Mittwoch, 2. Juni 2021

Wenn Sterbeeinträge aufs Gemüt schlagen (Sterben in den 1950ern, Teil 1)

Wenn ich mir Sterbeeinträge aus den 1950ern vornehme, dann merke ich richtig, dass mir das auf die Stimmung schlägt. Nicht nur, weil ich ständig neue Dateien anlegen muss, weil seit 1945 einfach viele neue Familien (oder das, was noch von ihnen übrig geblieben ist) in Werther aufgetaucht sind, sondern wegen der Todesursachen

Ich meine dabei noch nicht einmal die derjenigen, die im Krieg geblieben sind, auf dem "Rücktransport von der Krim in die Heimat" verstorben oder in irgendeinem russischen Lager an Unterernährung verreckt sind. So schlimm das alles auch ist (und das ist es), das waren eben die Folgen des Krieges (ob die Menschheit daraus was gelernt hat, wird sich zeigen). Ich bin 1973 geboren und damit in einer Zeit aufgewachsen, als die Spuren des Zweiten Krieges in meinem direkten Umfeld nicht mehr offensichtlich waren, zumindest für mich als Kind nicht. Jemand, der zum Beispiel in Berlin oder Dresden aufgewachsen ist, könnte das durchaus anders sehen. Diese Todesursachen sind gefühlt weit weg und haben nichts mit mir direkt zu tun. 

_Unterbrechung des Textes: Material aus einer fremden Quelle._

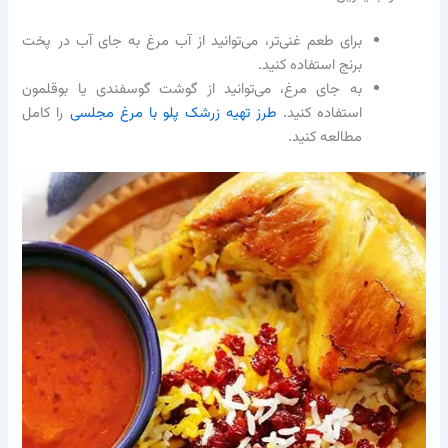
برای طعم غنی‌تر، می‌توانید از آب مرغ به جای آب در پخت
برنج استفاده کنید.
به جای مرغ، می‌توانید از گوشت گوسفندی یا بوقلمون
استفاده کنید.
طرز تهیه زرشک پلو با مرغ مجلسی
را کامل
مطالعه کنید.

Nein, ich meine die Todesursachen, die mit der Zeit immer genauer diagnostiziert werden konnten. Diverse Herz-Kreislauf-Erkrankungen zum Beispiel. Während "früher" die Leute an "Schlagfluss" oder einem "Herzleiden" gestorben sind, sind es plötzlich Aneurysmen und dekompensierte Herzklappenfehler. Am schlimmsten finde ich aber, dass nun auf einmal auch da steht, welche Art von Krebs die Leute hatten und wohin er schon gestreut hatte. Und das steht bei erschreckend vielen Menschen da. 

Sprich: Es könnte heute genauso gut da stehen. Bei meinen Lieblingsmenschen oder auch bei mir. Die "früheren" Todesursachen sind praktisch verschwunden. Wer stirbt heute schon noch an Auszehrung, Frieseln, Kinderschrecken, Pocken oder Schwindsucht? Keiner, zumindest hier nicht. Da guckt man mit einer gewissen Distanz drauf. Aber Herzinfarkte, Schlaganfälle und die unzähligen Arten von Karzinomen? Da guckt man drauf und fühlt die Einschläge unweigerlich näherkommen. 

Und man freut sich über jeden, der einfach nur nach einem langen und hoffentlich erfüllten Leben an Altersschwäche gestorben ist.